"Não reparei no que é que embati na altura, sei que embati em algo, mas não sei no quê", afirmou o primeiro-sargento da Força Aérea Portuguesa (FAP) Filipe Alves ao juiz do Tribunal de Beja, onde hoje começou a ser julgado por um crime de homicídio por negligência grosseira, um de condução perigosa e um de omissão de auxílio.
Questionado pelo juiz sobre se queria dizer algo aos familiares da vítima presentes na sala de audiência para a primeira sessão do julgamento, o arguido referiu que pensou "muitas vezes em fazê-lo", mas nunca tinha encontrado "as palavras para dizer o que realmente sentia".
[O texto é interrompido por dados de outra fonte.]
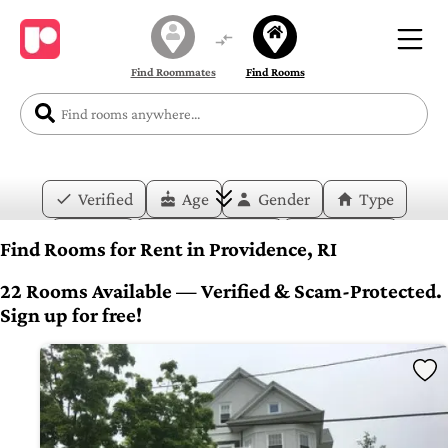
Find Roommates
Find Rooms
Verified
Age
Gender
Type
Price
Move-in Date
Duration
Find Rooms for Rent in Providence, RI
Layout
Bedrooms
Bathrooms
22 Rooms Available — Verified & Scam-Protected.
Sign up for free!
Amenities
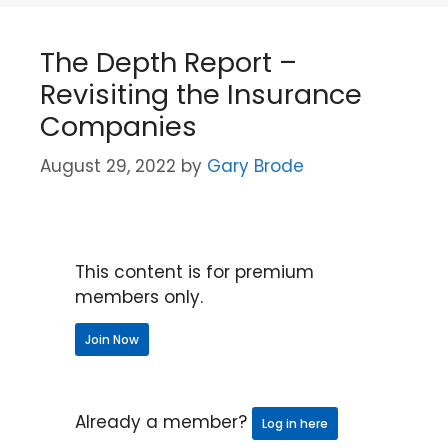
The Depth Report –
Revisiting the Insurance
Companies
August 29, 2022
by
Gary Brode
This content is for premium
members only.
Join Now
Already a member?
Log in here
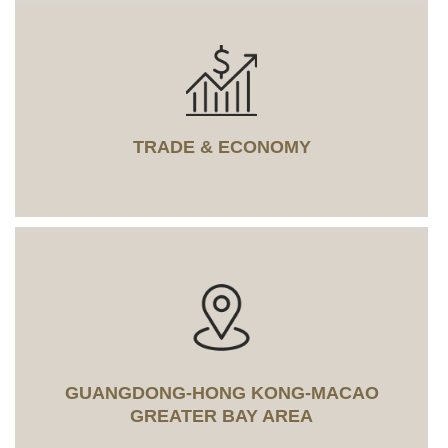
TRADE & ECONOMY
GUANGDONG-HONG KONG-MACAO
GREATER BAY AREA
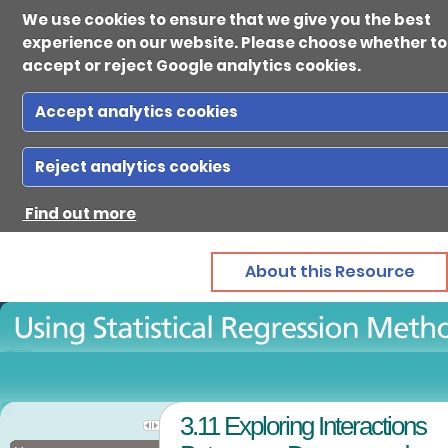
We use cookies to ensure that we give you the best
experience on our website. Please choose whether to
accept or reject Google analytics cookies.
Accept analytics cookies
Ab
Reject analytics cookies
Find out more
Reso
About this Resource
Gui
Con
3.11 Exploring Interactions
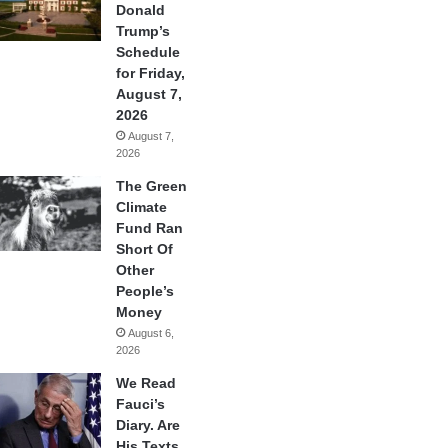
Donald
Trump’s
Schedule
for Friday,
August 7,
2026
August 7,
2026
The Green
Climate
Fund Ran
Short Of
Other
People’s
Money
August 6,
2026
We Read
Fauci’s
Diary. Are
His Texts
No entanto, hoje, o arguido, que na altura do acidente estava colocado na Base Aérea (BA) n.º 11, em Beja, acabou por dizer aos familiares da vítima que lamenta "imenso" o que aconteceu, frisando que não teve "qualquer intuito de o fazer" e reconheceu saber que "é muito difícil" perdoarem-no.
"Tirei a vida a uma pessoa, terei que viver com isso o resto da minha vida e sei que causei muito sofrimento", disse o arguido, que está em liberdade, sujeito à medida de coação de termo de identidade e residência, colocado na BA6, no Montijo, e a ter acompanhamento psiquiátrico.
Na primeira parte da sessão, na manhã de hoje, foi lida a acusação do Ministério Público e foram ouvidos o arguido e três testemunhas, sendo duas da acusação - o militar da GNR que fez a participação do acidente e um outro ciclista que seguia na estrada e se cruzou com o veículo do arguido após o embate e, mais à frente, encontrou destroços da viatura, a bicicleta e a vítima na valeta - e uma da defesa - a mulher do arguido.
O juiz leu a acusação do MP e abordou-a ponto por ponto com o arguido, que admitiu ter estado durante a tarde antes do acidente num bar da BA11 a beber cervejas e depois saiu da unidade militar em direção a casa na cidade de Beja.
Filipe Alves disse saber que embateu "em algo" na estrada militar que liga a BA11 ao Itinerário Principal 2, perto de Beja, e cerca de "200 ou 300 metros" depois de sair daquela unidade da FAP, mas que não se apercebeu "no quê".
O arguido afirmou que, após o embate, conduziu até ao final da estrada, onde tomou "consciência de que podia ter provocado algo".
"Foi quando o meu cérebro acordou e vi que devia voltar para trás e ver o que se tinha passado", disse, referindo que inverteu a marcha, mas acabou por ficar no local parado.
Do local telefonou ao padrasto e à mulher, que, no seu testemunho, disse ao tribunal que o marido estava "desesperado" e lhe "disse que tinha batido em qualquer coisa".
O arguido estava acusado pelo MP de um crime de homicídio por negligência, mas o juiz hoje alterou a qualificação do crime para homicídio por negligência grosseira.
A primeira sessão do julgamento prossegue durante a tarde de hoje para as alegações finais.
Segundo a acusação, o acidente ocorreu no dia 29 de junho de 2018, cerca das 18:45, quando Filipe Alves, atualmente com 36 anos, e a vítima, um homem, que tinha 52 anos, circulavam na estrada militar que liga a BA11 ao Itinerário Principal 2, perto de Beja, num veículo ligeiro e numa bicicleta, respetivamente.
Ambos circulavam no sentido BA11-Beja e o militar conduzia o veículo sob o efeito de uma taxa de "pelo menos" 1,7 gramas de álcool por litro de sangue e a vítima seguia numa bicicleta "imediatamente à frente da viatura".
"Por incúria, distração e atendendo à taxa de álcool no sangue que apresentava e o influenciava", o militar "não se apercebeu da presença" da bicicleta conduzida pela vítima, refere a acusação.
O militar "embateu violentamente" com a frente e a lateral direita da viatura na traseira do velocípede e no corpo da vítima, que, "por força do embate", foi projetada no solo, onde ficou imobilizada.
"Apercebendo-se" do embate, o militar "abandonou o local do acidente, em fuga, e sem prestar qualquer auxílio à vítima e acionar qualquer meio de socorro", refere a acusação.
Como consequência direta do embate, a vítima sofreu lesões graves, que lhe provocaram a morte no local do acidente.